Feriyanto (2018: 23) multikulturalisme yang terbentuk di Indonesia merupakan akibat dari kondisi sosio-kultural geografis yang begitu beragam dan luas,  memiliki banyak pulau dimana setiap pulau tersebut dihuni oleh sekelompok manusia yang membentuk suatu masyarakat. Masyarakat Indonesia yang multikulture tidak bisa kita dekati dnegan hanya kajian monodisipline saja harus multidiscipline ilmu.  Sehingga keberadaan Kajian Budaya di tengah masyarakat yang beragam menjadi salah satu jawaban yang bisa mengurai segenap permasalahan yang kita hadapi bersama yaitu pandemic Covid-19 dengan segala akibatnya.

Semoga kajian Budaya sebagai sebuah Ilmu bisa diguanakan untuk mengurai permaslahan Bangsa.  Jika hal ini tidak segera dinetralisir dengan ilmu-ilmu budaya yang menghadirkan adanya pengakuan pluralisme yang memandang keberagaman sebuagai sebuah kekayaan yang akan memperkuat ke Indonesiaan.  Oleh sebab itu arah dari kajian budaya menekankan pada bagaimana untuk menjawab tantangan khususnya setelah pandemic Covid-19 berakhir. Keberagaman akan lebih memperkaya ke Indonesiaan yang saling menghargai perbedaan agama, ras, suku, dan bangsa. Oleh sebab itu semua persoalan harus kita dekati dengan kajian budaya yang didalamnya terdapat multicultural sebagai dasar dalam berinteraksi baik untuk keperluan penelitian maupun kehidupan sosial kemasyarakatan

Sumber:

Azra, Azyumardi.  (2007). “Identitas dan Krisis Budaya, Membangun Multikulturalisme Indonesia”, http://www.kongresbud.budpar.go.id.

Feriyanto. (2018).

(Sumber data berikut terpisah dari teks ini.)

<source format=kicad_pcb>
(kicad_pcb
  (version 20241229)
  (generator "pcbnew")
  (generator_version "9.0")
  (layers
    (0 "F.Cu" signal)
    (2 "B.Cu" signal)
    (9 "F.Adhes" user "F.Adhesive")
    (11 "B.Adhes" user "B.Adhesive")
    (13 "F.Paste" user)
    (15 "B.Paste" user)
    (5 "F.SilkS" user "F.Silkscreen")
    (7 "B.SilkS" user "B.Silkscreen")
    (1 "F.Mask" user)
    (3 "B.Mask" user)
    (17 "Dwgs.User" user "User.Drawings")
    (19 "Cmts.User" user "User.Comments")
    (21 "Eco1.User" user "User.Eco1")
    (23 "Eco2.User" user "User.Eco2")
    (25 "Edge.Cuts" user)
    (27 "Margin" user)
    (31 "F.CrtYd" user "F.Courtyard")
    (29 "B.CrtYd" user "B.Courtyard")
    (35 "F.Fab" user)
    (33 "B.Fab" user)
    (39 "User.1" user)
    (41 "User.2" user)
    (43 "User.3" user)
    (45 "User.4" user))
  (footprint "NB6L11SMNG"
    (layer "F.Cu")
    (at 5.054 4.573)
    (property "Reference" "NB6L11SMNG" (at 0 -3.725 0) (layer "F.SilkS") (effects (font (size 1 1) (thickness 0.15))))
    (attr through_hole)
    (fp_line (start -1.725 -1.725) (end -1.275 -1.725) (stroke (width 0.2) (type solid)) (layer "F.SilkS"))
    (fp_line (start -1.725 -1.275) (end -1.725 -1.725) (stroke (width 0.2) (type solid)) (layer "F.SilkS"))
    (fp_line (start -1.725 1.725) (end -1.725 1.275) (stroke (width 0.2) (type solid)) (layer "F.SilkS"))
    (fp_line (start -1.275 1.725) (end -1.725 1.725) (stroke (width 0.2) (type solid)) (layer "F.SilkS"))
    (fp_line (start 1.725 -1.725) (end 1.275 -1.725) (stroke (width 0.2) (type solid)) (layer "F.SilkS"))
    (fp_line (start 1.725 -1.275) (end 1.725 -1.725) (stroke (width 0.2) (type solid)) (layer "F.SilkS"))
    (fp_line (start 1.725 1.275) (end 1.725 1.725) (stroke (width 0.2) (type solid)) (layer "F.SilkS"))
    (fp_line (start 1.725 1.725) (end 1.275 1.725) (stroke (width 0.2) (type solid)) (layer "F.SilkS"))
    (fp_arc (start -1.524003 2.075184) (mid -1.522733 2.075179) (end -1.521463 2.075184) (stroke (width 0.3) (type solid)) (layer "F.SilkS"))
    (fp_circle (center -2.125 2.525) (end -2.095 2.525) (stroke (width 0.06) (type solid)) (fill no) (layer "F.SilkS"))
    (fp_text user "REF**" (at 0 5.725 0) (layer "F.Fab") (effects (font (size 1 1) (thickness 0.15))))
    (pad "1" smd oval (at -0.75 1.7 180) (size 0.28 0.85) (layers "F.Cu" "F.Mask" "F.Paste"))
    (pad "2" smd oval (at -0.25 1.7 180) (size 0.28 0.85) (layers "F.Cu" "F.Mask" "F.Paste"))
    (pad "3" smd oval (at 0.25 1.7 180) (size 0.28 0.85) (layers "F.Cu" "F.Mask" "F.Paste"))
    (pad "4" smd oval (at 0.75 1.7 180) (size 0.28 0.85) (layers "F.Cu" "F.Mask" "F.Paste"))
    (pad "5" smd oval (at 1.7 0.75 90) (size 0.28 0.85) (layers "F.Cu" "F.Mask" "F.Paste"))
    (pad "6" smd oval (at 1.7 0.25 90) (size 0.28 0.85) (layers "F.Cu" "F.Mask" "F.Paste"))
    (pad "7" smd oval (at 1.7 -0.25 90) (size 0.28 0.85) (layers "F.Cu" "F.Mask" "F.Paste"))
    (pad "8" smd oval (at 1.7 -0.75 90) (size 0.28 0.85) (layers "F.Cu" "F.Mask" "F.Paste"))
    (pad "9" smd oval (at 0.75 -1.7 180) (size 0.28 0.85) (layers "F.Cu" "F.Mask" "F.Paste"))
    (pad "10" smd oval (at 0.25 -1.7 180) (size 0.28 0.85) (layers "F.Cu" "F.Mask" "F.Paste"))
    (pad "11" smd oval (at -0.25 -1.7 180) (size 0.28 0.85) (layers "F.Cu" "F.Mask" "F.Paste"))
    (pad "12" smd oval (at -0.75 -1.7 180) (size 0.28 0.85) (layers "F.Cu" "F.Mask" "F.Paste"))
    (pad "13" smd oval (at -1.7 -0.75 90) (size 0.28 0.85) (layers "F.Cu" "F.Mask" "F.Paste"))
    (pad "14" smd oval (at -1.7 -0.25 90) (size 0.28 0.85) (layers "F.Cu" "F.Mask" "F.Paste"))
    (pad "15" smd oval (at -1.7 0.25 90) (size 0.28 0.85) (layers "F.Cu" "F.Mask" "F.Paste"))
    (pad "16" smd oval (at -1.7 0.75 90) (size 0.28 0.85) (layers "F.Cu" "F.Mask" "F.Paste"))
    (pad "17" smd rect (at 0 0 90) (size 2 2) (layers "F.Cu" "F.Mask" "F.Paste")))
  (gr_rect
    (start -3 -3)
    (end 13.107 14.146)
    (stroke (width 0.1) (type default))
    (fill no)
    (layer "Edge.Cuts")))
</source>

Nilai-Nilai Perdamaian Pada Masyarakat Multikultural. Hanifiya: Jurnal Studi Agama-Agama; Volume 1 Nomor 1 Tahun 2018: 20-28.

Lubis, Akhyar Yusuf. (2006). Deskontruksi Epistemologi Modern. Jakarta: Pustaka Indonesia Satu

“Kajian budaya sebagai sebuah komposisi teoritis yang diajukan sebagai karakter akademis dalam kajian budaya mengekspresikan temuan-temuan baru dalam hal metodologi terhadap cara pemaknaan sebuah praktik-praktik kebudayaan yang lebih koheren, komprehensif, banyak suara dan menegasikan keobjektifan suatu klaim pengetahuan maupun bahasa. Kajian budaya mengambil bentuk kajian yang dicirikan dengan topik lived experience (pengalaman yang hidup), discourse (wacana), text (teks) dan social context (konteks sosial), ” tutup agoes mengakhiri tulisannya.